*Text under study*:

□ □ □

|Publication number||US4473122 A|
|Application number||US 06/561,468|
|Publication date||Sep 25, 1984|
|Filing date||Dec 14, 1983|
|Priority date||May 7, 1982|
|Publication number||06561468, 561468, US 4473122 A, US 4473122A, US-A-4473122, US4473122 A, US4473122A|
|Inventors||Jack W. Tamplen|
|Original Assignee||Otis Engineering Corporation|
|Export Citation||BiBTeX, EndNote, RefMan|
|Patent Citations (11), Referenced by (21), Classifications (10), Legal Events (6)|
|External Links: USPTO, USPTO Assignment, Espacenet|
This application is a continuation of application Ser. No. 376,021 filed May 7, 1982 now abandoned.
1. Field of the Invention
This information relates to downhole well tools and methods for preventing undesired release of well fluids while servicing wells.
2. Description of the Prior Art
U.S. Pat. No. 3,215,203 to P. S. Sizer discloses equipment and methods for inserting and removing a flow conductor from a well. U.S. Pat. No. 3,216,731 discloses well tools and methods for preventing a blowout while moving a flow conductor into and out of a well. Both of these patents are incorporated by reference for all purposes within this application. They both disclose equipment and methods which are used for hydraulic workover of oil and gas wells. This equipment is sometimes referred to as "snubbing" equipment because a flow conductor (work string or wash string of pipe) is inserted into the well against formation fluid pressure rather than overcoming the formation pressure with drilling mud or workover fluids.
This invention discloses a safety valve for controlling fluid flow through a first flow conductor, comprising housing means with a longitudinal flow passageway extending therethrough; a valve closure means having a first position allowing fluid flow through the first flow conductor and a second position blocking fluid flow through the first flow conductor; means for shifting the valve closure means between its first position and its second position in response to control fluid pressure from the well surface; and sealing means for forming a fluid barrier with the exterior of a second flow conductor when the second flow conductor is disposed within the longitudinal flow passageway.
An object of the present invention is to provide a safety valve which can control the flow of well fluids through a production tubing string.
Another object of the present invention is to provide a downhole safety valve which allows a work string to be inserted through the safety valve while the safety valve continues to control well fluid flow.
A further object of the present invention is to provide a downhole safety valve which can be releasably secured within a production tubing string. The safety valve contains elastomeric sealing means to engage the exterior of a work string which can be inserted through the safety valve.

□ □ □

*Action item*: Transcribe the part of the safety valve patent between "This invention discloses" and "through a production tubing string.", inclusive.

[Source data]
□ □ □

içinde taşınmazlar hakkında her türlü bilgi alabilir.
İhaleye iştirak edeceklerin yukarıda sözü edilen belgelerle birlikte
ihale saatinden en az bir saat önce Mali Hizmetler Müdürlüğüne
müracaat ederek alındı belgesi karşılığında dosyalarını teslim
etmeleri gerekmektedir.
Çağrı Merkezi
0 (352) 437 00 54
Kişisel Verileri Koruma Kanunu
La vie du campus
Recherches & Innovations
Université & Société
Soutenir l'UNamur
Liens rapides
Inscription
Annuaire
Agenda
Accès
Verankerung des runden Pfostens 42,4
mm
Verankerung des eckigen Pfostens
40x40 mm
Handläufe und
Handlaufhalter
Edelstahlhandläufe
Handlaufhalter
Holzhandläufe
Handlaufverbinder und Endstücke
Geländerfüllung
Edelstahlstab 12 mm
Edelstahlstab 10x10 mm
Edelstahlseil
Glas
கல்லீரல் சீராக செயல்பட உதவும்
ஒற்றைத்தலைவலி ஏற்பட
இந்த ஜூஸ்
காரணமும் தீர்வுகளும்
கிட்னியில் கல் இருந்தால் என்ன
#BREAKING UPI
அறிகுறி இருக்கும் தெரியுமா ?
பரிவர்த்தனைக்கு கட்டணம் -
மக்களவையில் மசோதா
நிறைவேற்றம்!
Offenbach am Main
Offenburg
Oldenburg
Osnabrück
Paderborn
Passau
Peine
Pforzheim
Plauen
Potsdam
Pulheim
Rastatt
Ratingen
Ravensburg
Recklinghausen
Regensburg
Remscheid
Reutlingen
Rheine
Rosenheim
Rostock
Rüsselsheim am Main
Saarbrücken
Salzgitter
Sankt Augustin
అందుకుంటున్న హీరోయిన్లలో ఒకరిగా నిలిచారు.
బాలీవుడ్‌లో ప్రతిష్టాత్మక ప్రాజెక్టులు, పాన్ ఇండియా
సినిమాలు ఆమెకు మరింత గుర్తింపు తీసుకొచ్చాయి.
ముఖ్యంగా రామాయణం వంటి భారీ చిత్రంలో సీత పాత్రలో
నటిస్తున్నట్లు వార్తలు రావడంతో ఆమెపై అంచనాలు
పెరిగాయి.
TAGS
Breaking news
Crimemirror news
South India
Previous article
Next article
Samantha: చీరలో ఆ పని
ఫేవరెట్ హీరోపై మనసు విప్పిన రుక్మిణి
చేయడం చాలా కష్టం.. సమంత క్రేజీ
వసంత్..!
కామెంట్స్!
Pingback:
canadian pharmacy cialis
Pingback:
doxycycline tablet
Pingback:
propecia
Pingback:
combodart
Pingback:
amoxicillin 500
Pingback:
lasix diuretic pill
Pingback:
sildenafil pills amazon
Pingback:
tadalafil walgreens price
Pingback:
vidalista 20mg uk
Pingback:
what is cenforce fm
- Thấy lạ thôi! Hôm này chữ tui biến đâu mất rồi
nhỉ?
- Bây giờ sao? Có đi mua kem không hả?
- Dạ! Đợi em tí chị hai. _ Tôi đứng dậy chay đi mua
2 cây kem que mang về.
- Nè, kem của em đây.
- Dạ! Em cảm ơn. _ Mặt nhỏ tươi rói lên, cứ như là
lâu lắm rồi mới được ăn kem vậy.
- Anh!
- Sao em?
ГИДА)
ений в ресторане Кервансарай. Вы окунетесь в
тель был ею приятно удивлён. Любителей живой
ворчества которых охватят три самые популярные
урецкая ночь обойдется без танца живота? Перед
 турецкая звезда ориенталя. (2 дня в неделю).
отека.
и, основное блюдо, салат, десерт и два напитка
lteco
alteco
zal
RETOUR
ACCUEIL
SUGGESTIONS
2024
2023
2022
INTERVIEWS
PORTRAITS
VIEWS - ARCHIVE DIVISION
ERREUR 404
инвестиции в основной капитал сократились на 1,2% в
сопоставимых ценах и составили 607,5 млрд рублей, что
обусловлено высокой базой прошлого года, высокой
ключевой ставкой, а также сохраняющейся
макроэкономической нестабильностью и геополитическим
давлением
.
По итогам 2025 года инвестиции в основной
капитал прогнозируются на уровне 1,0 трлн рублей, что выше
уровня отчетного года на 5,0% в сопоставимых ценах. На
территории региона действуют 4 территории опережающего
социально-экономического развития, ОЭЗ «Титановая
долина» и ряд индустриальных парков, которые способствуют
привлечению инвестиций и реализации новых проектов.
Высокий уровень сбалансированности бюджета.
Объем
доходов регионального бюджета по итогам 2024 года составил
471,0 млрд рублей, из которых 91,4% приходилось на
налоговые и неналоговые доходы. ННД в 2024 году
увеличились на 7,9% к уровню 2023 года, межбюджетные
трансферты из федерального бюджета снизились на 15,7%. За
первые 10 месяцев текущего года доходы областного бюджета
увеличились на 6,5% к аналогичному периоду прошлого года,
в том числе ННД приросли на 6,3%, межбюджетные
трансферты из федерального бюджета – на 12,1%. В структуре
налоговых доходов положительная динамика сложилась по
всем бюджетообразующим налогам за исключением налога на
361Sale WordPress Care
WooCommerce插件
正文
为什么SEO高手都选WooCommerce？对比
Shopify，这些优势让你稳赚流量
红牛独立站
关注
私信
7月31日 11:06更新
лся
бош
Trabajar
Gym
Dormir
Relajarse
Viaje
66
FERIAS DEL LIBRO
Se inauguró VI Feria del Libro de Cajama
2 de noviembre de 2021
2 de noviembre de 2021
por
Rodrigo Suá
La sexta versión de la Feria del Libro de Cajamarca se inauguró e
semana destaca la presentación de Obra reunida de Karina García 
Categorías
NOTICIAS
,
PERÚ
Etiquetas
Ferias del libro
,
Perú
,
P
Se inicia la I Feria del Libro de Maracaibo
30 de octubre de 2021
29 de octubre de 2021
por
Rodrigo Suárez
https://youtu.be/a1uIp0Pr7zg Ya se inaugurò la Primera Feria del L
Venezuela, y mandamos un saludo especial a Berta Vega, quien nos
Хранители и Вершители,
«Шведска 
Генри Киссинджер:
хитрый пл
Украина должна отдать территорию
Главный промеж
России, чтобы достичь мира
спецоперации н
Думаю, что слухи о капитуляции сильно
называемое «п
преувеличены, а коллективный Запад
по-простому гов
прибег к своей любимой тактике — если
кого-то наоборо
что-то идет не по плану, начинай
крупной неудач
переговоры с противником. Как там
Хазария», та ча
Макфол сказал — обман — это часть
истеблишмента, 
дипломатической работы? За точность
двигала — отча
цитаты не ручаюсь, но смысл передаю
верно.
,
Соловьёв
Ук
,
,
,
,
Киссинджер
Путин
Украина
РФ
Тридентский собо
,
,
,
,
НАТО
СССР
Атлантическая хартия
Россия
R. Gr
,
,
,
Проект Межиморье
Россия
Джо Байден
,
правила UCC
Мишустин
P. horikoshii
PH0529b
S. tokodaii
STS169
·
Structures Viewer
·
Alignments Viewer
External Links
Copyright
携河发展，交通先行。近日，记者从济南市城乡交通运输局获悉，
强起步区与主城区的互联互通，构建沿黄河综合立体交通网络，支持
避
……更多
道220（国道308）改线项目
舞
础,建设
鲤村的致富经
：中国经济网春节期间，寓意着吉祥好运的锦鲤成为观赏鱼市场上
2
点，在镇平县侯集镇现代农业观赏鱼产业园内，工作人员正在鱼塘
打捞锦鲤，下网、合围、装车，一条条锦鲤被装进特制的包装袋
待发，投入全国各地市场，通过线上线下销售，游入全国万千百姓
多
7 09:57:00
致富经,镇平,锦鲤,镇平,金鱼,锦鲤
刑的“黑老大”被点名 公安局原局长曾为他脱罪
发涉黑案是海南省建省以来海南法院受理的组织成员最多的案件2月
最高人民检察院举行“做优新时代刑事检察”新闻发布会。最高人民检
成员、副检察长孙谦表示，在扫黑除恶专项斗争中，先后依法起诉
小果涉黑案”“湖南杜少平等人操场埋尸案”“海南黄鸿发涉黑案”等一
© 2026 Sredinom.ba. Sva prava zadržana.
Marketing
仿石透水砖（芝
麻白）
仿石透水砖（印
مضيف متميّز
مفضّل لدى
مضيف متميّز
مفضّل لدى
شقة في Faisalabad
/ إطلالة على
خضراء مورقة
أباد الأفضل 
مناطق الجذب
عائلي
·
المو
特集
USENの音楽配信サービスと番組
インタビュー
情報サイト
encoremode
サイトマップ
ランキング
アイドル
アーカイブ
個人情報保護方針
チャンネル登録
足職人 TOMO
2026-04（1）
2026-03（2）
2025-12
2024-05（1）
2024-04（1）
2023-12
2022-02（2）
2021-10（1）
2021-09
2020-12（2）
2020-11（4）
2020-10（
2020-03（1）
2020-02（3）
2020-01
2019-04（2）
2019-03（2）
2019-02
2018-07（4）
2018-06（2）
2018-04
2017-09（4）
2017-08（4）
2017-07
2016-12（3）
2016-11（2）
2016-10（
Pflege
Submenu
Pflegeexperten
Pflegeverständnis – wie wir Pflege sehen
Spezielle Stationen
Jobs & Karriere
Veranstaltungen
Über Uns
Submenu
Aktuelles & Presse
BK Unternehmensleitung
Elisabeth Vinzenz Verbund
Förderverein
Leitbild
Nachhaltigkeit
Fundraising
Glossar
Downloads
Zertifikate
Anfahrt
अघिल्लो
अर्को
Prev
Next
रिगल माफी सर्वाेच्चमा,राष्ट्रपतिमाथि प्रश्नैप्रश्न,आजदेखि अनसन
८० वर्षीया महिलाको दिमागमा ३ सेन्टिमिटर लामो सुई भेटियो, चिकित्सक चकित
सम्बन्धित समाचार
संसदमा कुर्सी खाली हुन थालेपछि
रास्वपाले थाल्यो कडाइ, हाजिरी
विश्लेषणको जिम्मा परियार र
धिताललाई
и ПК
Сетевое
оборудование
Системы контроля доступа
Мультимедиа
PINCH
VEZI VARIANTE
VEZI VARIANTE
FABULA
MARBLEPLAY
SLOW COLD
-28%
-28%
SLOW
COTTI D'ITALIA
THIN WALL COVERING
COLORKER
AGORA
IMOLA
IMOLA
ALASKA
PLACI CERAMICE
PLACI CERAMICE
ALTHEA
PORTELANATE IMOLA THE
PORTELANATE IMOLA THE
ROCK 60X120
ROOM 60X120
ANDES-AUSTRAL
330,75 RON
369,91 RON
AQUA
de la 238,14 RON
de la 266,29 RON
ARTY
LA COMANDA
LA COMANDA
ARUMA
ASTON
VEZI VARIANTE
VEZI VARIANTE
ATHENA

□ □ □

*Exercise result*:
This invention discloses a safety valve for controlling fluid flow through a first flow conductor, comprising housing means with a longitudinal flow passageway extending therethrough; a valve closure means having a first position allowing fluid flow through the first flow conductor and a second position blocking fluid flow through the first flow conductor; means for shifting the valve closure means between its first position and its second position in response to control fluid pressure from the well surface; and sealing means for forming a fluid barrier with the exterior of a second flow conductor when the second flow conductor is disposed within the longitudinal flow passageway.
An object of the present invention is to provide a safety valve which can control the flow of well fluids through a production tubing string.